The region of Tajikistan from the most antiquated occasions lay on the imperative historical routes of the Silk Road associating the East and the West. It was essential in International exchange and social trade connecting Bactria, Tokharistan, Soghd, Istaravshan and Fergana with India, Afghanistan, and China.
The Silk Road encouraged not exclusively to trade products between the East and the West yet additionally ideas, cultures, and people. Exceptionally well known along the whole Silk Road were the weapons made by Soghd skilled workers. Exceptionally famous were calfskin items and adornments, silk textures, and hued salts. Soghd exported astonishing "golden peaches", white and yellow fruits, sheep and elegant quick-footed racers.
As indicated by old sources there were the following areas of the Silk Road which crossed Tajikistan.
Soghd course went from Samarkand to Kokand through Pendzhikent and further out and about prompting Fergana valley through Varz, Ura-Tyube, Khujand, Konibodom, and Isfara.
The other routes at times called "Karotegin" associated Termez and Kashgar (China) through Hissar and Dushanbe.
Khatlon route branched from Karogetin to the south and led from Dushanbe to Balkh (Afghanistan) up to the southern Silk Road line.
Khatlon route expanded from Karogetin toward the south and drove from Dushanbe to Balkh (Afghanistan) up toward the southern Silk Road line.
The route called "Pamir" drove from Balkh (Afghanistan) to Khorog and was additionally part into different routes. Regardless of the unpredictability of the high-mountain alleviation, the terrains of current Tajikistan in times long past and the Middle Ages filled in as the scaffold amongst people groups and civic establishments.
Tadjik urban areas on the Silk Road are valuable pearls surrounded by pleasant scenes. Among them are Pendzhikent, Ura-Tyube, and Khujand. Increasingly from 20 centuries prior those urban areas were celebrated for their artworks, culture and well-developed trade. The antiquated streets were gone by various processions, which halted in caravanserais and traded the brought merchandise in Oriental markets. In this association, it is conceivable to discover the components of the most unique legends, ceremonies, and religions in the way of life and crafts of Tajikistan.
Penjikent, the most seasoned city of Tajikistan is situated in the beautiful valley of the Zeravshan River. The excellence and ripeness of those terrains were the explanation behind the presence of little settlements and later - the city which thrived in the fifth-eighth centuries. The wonderfully sustained enlightened city was a standout amongst the most essential cultural and crafts centre of Soghd. The royal residence of the Senator encircled which temples, markets, rich houses of townspeople enhanced with various trimmings and wooden and dirt models of old divine beings, was the city's gem.
The gem of Tajikistan, old Ura-Tyube, once was a noteworthy exchange focus on the junction of antiquated caravan routes, the city of Oriental markets, weavers and handicraftsmen.
Situated in the north of Tajikistan, in lower regions of the Turkestan Ridge, the city celebrated its 2,500th birthday celebration.
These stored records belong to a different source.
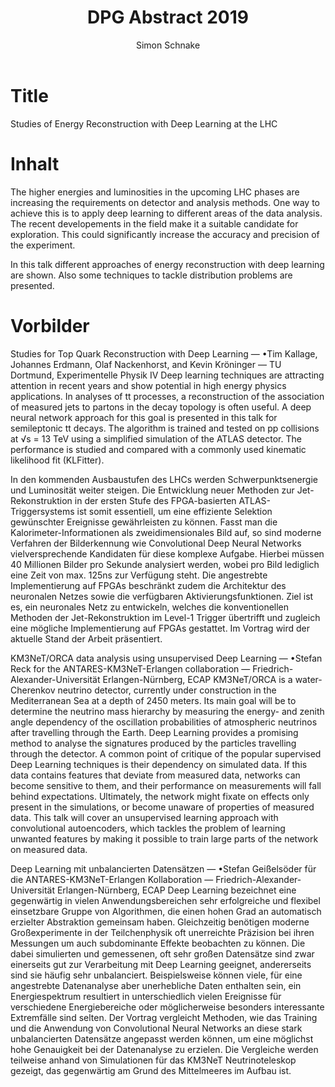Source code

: #+Title: DPG Abstract 2019
#+Author: Simon Schnake


* Title
Studies of Energy Reconstruction with Deep Learning at the LHC

* Inhalt
The higher energies and luminosities in the upcoming LHC phases are
increasing the requirements on detector and analysis methods. One way
to achieve this is to apply deep learning to different areas of the
data analysis. The recent developements in the field make it a
suitable candidate for exploration. This could significantly increase
the accuracy and precision of the experiment.

In this talk different approaches of energy reconstruction with deep
learning are shown. Also some techniques to tackle distribution
problems are presented.

* Vorbilder

 Studies for Top Quark Reconstruction with Deep Learning — •Tim
Kallage, Johannes Erdmann, Olaf Nackenhorst, and Kevin Kröninger — TU
Dortmund, Experimentelle Physik IV Deep learning techniques are
attracting attention in recent years and show potential in high energy
physics applications. In analyses of tt processes, a reconstruction of
the association of measured jets to partons in the decay topology is
often useful. A deep neural network approach for this goal is
presented in this talk for semileptonic tt decays. The algorithm is
trained and tested on pp collisions at √s = 13 TeV using a simplified
simulation of the ATLAS detector. The performance is studied and
compared with a commonly used kinematic likelihood fit (KLFitter).


In den kommenden Ausbaustufen des LHCs werden Schwerpunktsenergie und
Luminosität weiter steigen. Die Entwicklung neuer Methoden zur
Jet-Rekonstruktion in der ersten Stufe des FPGA-basierten
ATLAS-Triggersystems ist somit essentiell, um eine effiziente
Selektion gewünschter Ereignisse gewährleisten zu können.  Fasst man
die Kalorimeter-Informationen als zweidimensionales Bild auf, so sind
moderne Verfahren der Bilderkennung wie Convolutional Deep Neural
Networks vielversprechende Kandidaten für diese komplexe
Aufgabe. Hierbei müssen 40 Millionen Bilder pro Sekunde analysiert
werden, wobei pro Bild lediglich eine Zeit von max. 125ns zur
Verfügung steht. Die angestrebte Implementierung auf FPGAs beschränkt
zudem die Architektur des neuronalen Netzes sowie die verfügbaren
Aktivierungsfunktionen.  Ziel ist es, ein neuronales Netz zu
entwickeln, welches die konventionellen Methoden der
Jet-Rekonstruktion im Level-1 Trigger übertrifft und zugleich eine
mögliche Implementierung auf FPGAs gestattet. Im Vortrag wird der
aktuelle Stand der Arbeit präsentiert.


KM3NeT/ORCA data analysis using unsupervised Deep Learning — •Stefan
Reck for the ANTARES-KM3NeT-Erlangen collaboration —
Friedrich-Alexander-Universität Erlangen-Nürnberg, ECAP KM3NeT/ORCA is
a water-Cherenkov neutrino detector, currently under construction in
the Mediterranean Sea at a depth of 2450 meters. Its main goal will be
to determine the neutrino mass hierarchy by measuring the energy- and
zenith angle dependency of the oscillation probabilities of
atmospheric neutrinos after travelling through the Earth.  Deep
Learning provides a promising method to analyse the signatures
produced by the particles travelling through the detector. A common
point of critique of the popular supervised Deep Learning techniques
is their dependency on simulated data. If this data contains features
that deviate from measured data, networks can become sensitive to
them, and their performance on measurements will fall behind
expectations. Ultimately, the network might fixate on effects only
present in the simulations, or become unaware of properties of
measured data. This talk will cover an unsupervised learning approach
with convolutional autoencoders, which tackles the problem of learning
unwanted features by making it possible to train large parts of the
network on measured data.

Deep Learning mit unbalancierten Datensätzen — •Stefan Geißelsöder für
die ANTARES-KM3NeT-Erlangen Kollaboration —
Friedrich-Alexander-Universität Erlangen-Nürnberg, ECAP Deep Learning
bezeichnet eine gegenwärtig in vielen Anwendungsbereichen sehr
erfolgreiche und flexibel einsetzbare Gruppe von Algorithmen, die
einen hohen Grad an automatisch erzielter Abstraktion gemeinsam
haben. Gleichzeitig benötigen moderne Großexperimente in der
Teilchenphysik oft unerreichte Präzision bei ihren Messungen um auch
subdominante Effekte beobachten zu können. Die dabei simulierten und
gemessenen, oft sehr großen Datensätze sind zwar einerseits gut zur
Verarbeitung mit Deep Learning geeignet, andererseits sind sie häufig
sehr unbalanciert. Beispielsweise können viele, für eine angestrebte
Datenanalyse aber unerhebliche Daten enthalten sein, ein
Energiespektrum resultiert in unterschiedlich vielen Ereignisse für
verschiedene Energiebereiche oder möglicherweise besonders
interessante Extremfälle sind selten.  Der Vortrag vergleicht
Methoden, wie das Training und die Anwendung von Convolutional Neural
Networks an diese stark unbalancierten Datensätze angepasst werden
können, um eine möglichst hohe Genauigkeit bei der Datenanalyse zu
erzielen. Die Vergleiche werden teilweise anhand von Simulationen für
das KM3NeT Neutrinoteleskop gezeigt, das gegenwärtig am Grund des
Mittelmeeres im Aufbau ist.
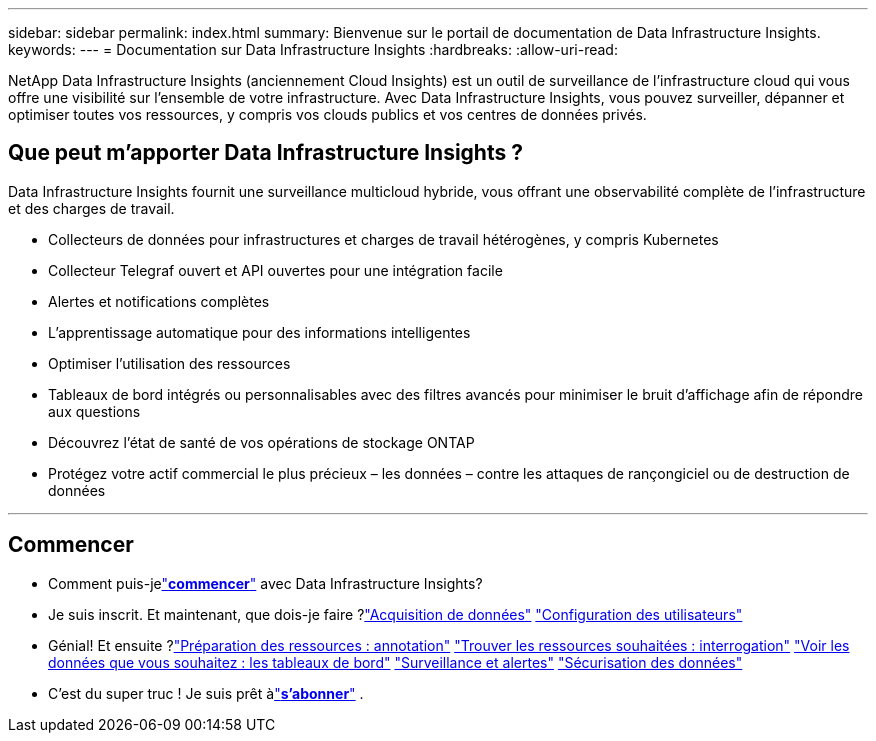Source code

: ---
sidebar: sidebar 
permalink: index.html 
summary: Bienvenue sur le portail de documentation de Data Infrastructure Insights. 
keywords:  
---
= Documentation sur Data Infrastructure Insights
:hardbreaks:
:allow-uri-read: 


[role="lead"]
NetApp Data Infrastructure Insights (anciennement Cloud Insights) est un outil de surveillance de l'infrastructure cloud qui vous offre une visibilité sur l'ensemble de votre infrastructure. Avec Data Infrastructure Insights, vous pouvez surveiller, dépanner et optimiser toutes vos ressources, y compris vos clouds publics et vos centres de données privés.



== Que peut m’apporter Data Infrastructure Insights ?

Data Infrastructure Insights fournit une surveillance multicloud hybride, vous offrant une observabilité complète de l'infrastructure et des charges de travail.

* Collecteurs de données pour infrastructures et charges de travail hétérogènes, y compris Kubernetes
* Collecteur Telegraf ouvert et API ouvertes pour une intégration facile
* Alertes et notifications complètes
* L'apprentissage automatique pour des informations intelligentes
* Optimiser l'utilisation des ressources
* Tableaux de bord intégrés ou personnalisables avec des filtres avancés pour minimiser le bruit d'affichage afin de répondre aux questions
* Découvrez l'état de santé de vos opérations de stockage ONTAP 
* Protégez votre actif commercial le plus précieux – les données – contre les attaques de rançongiciel ou de destruction de données


'''


== Commencer

* Comment puis-jelink:task_cloud_insights_onboarding_1.html["*commencer*"] avec Data Infrastructure Insights?
* Je suis inscrit.  Et maintenant, que dois-je faire ?link:task_getting_started_with_cloud_insights.html["Acquisition de données"] link:concept_user_roles.html["Configuration des utilisateurs"]
* Génial!  Et ensuite ?link:task_defining_annotations.html["Préparation des ressources : annotation"] link:concept_querying_assets.html["Trouver les ressources souhaitées : interrogation"] link:concept_dashboards_overview.html["Voir les données que vous souhaitez : les tableaux de bord"] link:task_create_monitor.html["Surveillance et alertes"] link:task_cs_getting_started.html["Sécurisation des données"]
* C'est du super truc !  Je suis prêt àlink:concept_subscribing_to_cloud_insights.html["*s'abonner*"] .

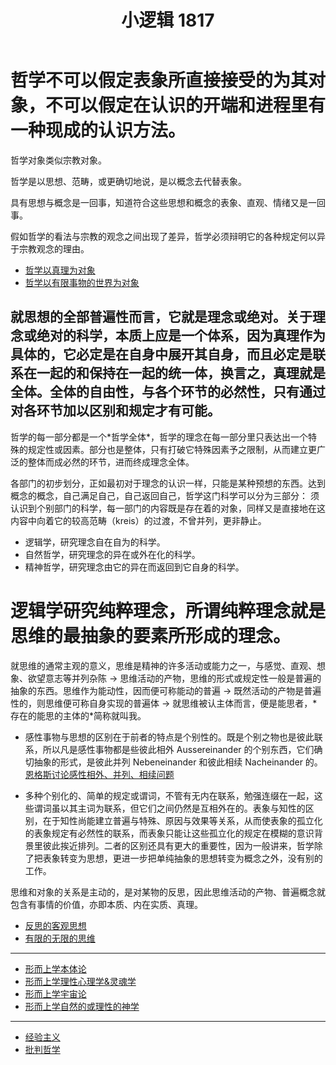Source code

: #+TITLE: 小逻辑 1817
#+OPTIONS: toc:nil num:nil
#+HTML_HEAD: <link rel="stylesheet" type="text/css" href="./emacs-book.css" />

* 哲学不可以假定表象所直接接受的为其对象，不可以假定在认识的开端和进程里有一种现成的认识方法。

哲学对象类似宗教对象。

哲学是以思想、范畴，或更确切地说，是以概念去代替表象。

具有思想与概念是一回事，知道符合这些思想和概念的表象、直观、情绪又是一回事。

假如哲学的看法与宗教的观念之间出现了差异，哲学必须辩明它的各种规定何以异于宗教观念的理由。

- [[./hg1-y0.哲学以真理为对象.org][哲学以真理为对象]]
- [[./hg-y1.哲学以有限事物的世界为对象.org][哲学以有限事物的世界为对象]]

** 就思想的全部普遍性而言，它就是理念或绝对。关于理念或绝对的科学，本质上应是一个体系，因为真理作为具体的，它必定是在自身中展开其自身，而且必定是联系在一起的和保持在一起的统一体，换言之，真理就是全体。全体的自由性，与各个环节的必然性，只有通过对各环节加以区别和规定才有可能。

哲学的每一部分都是一个*哲学全体*，哲学的理念在每一部分里只表达出一个特殊的规定性或因素。部分也是整体，只有打破它特殊因素予之限制，从而建立更广泛的整体而成必然的环节，进而终成理念全体。

各部门的初步划分，正如最初对于理念的认识一样，只能是某种预想的东西。达到概念的概念，自己满足自己，自己返回自己，哲学这门科学可以分为三部分：
须认识到个别部门的科学，每一部门的内容既是存在着的对象，同样又是直接地在这内容中向着它的较高范畴（kreis）的过渡，不曾并列，更非静止。

- 逻辑学，研究理念自在自为的科学。
- 自然哲学，研究理念的异在或外在化的科学。
- 精神哲学，研究理念由它的异在而返回到它自身的科学。

* 逻辑学研究纯粹理念，所谓纯粹理念就是思维的最抽象的要素所形成的理念。

就思维的通常主观的意义，思维是精神的许多活动或能力之一，与感觉、直观、想象、欲望意志等并列杂陈 → 思维活动的产物，思维的形式或规定性一般是普遍的抽象的东西。思维作为能动性，因而便可称能动的普遍 → 既然活动的产物是普遍性的，则思维便可称自身实现的普遍体 → 就思维被认主体而言，便是能思者，*存在的能思的主体的*简称就叫我。

- 感性事物与思想的区别在于前者的特点是个别性的。既是个别之物也是彼此联系，所以凡是感性事物都是些彼此相外 Aussereinander 的个别东西，它们确切抽象的形式，是彼此并列 Nebeneinander 和彼此相续 Nacheinander 的。[[./engels-sensibility.org][恩格斯讨论感性相外、并列、相续问题]]

- 多种个别化的、简单的规定或谓词，不管有无内在联系，勉强连缀在一起，这些谓词虽以其主词为联系，但它们之间仍然是互相外在的。表象与知性的区别，在于知性尚能建立普遍与特殊、原因与效果等关系，从而使表象的孤立化的表象规定有必然性的联系，而表象只能让这些孤立化的规定在模糊的意识背景里彼此挨近排列。二者的区别还具有更大的重要性，因为一般讲来，哲学除了把表象转变为思想，更进一步把单纯抽象的思想转变为概念之外，没有别的工作。

思维和对象的关系是主动的，是对某物的反思，因此思维活动的产物、普遍概念就包含有事情的价值，亦即本质、内在实质、真理。

- [[./hg1-y2.反思的客观思想.org][反思的客观思想]]
- [[./hg1-y3.有限的无限的思维.org][有限的无限的思维]]

-----

- [[./hg1-s1.形而上学本体论.org][形而上学本体论]]
- [[./hg1-s2.形而上学理性心理学&灵魂学.org][形而上学理性心理学&灵魂学]]
- [[./hg1-s3.形而上学宇宙论.org][形而上学宇宙论]]
- [[./hg1-s4.形而上学自然的或理性的神学.org][形而上学自然的或理性的神学]]

-----

- [[./hg1-sf.经验主义.org][经验主义]]
- [[./hg1-sy.批判哲学.org][批判哲学]]
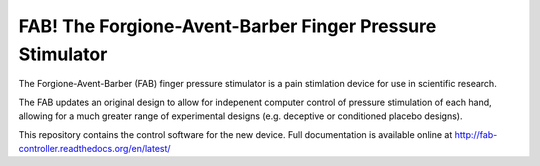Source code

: FAB! The Forgione-Avent-Barber Finger Pressure Stimulator
=========================================================



The Forgione-Avent-Barber (FAB) finger pressure stimulator is a pain stimlation device for use in scientific research.

The FAB updates an original design to allow for indepenent computer control of pressure stimulation of each hand, allowing for a much greater range of experimental designs (e.g. deceptive or conditioned placebo designs).


This repository contains the control software for the new device. Full documentation is available online at http://fab-controller.readthedocs.org/en/latest/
It was established in the sixth century B.C. by Cyrus, the Achaemenid ruler. It was the time when it was named Cyropolis or Kurushkada. By at that point, when Alexander the Great had vanquished Central Asia (the fourth century BC), Kurushkada was at that point a major, well-fortified city.
This city situated in the beautiful valley of the Syr-Darya is more than 2,500 years of age. It was first described in Aristotle's works. Amid its 2,500-year history, the city was more than once resuscitated after various unfortunate victories.
From antiquated occasions remaining on the junction of famous trade routes between the East and the West made Khujand one of the major cultural and economic focuses of Central Asia, the real fixate on the Silk Road.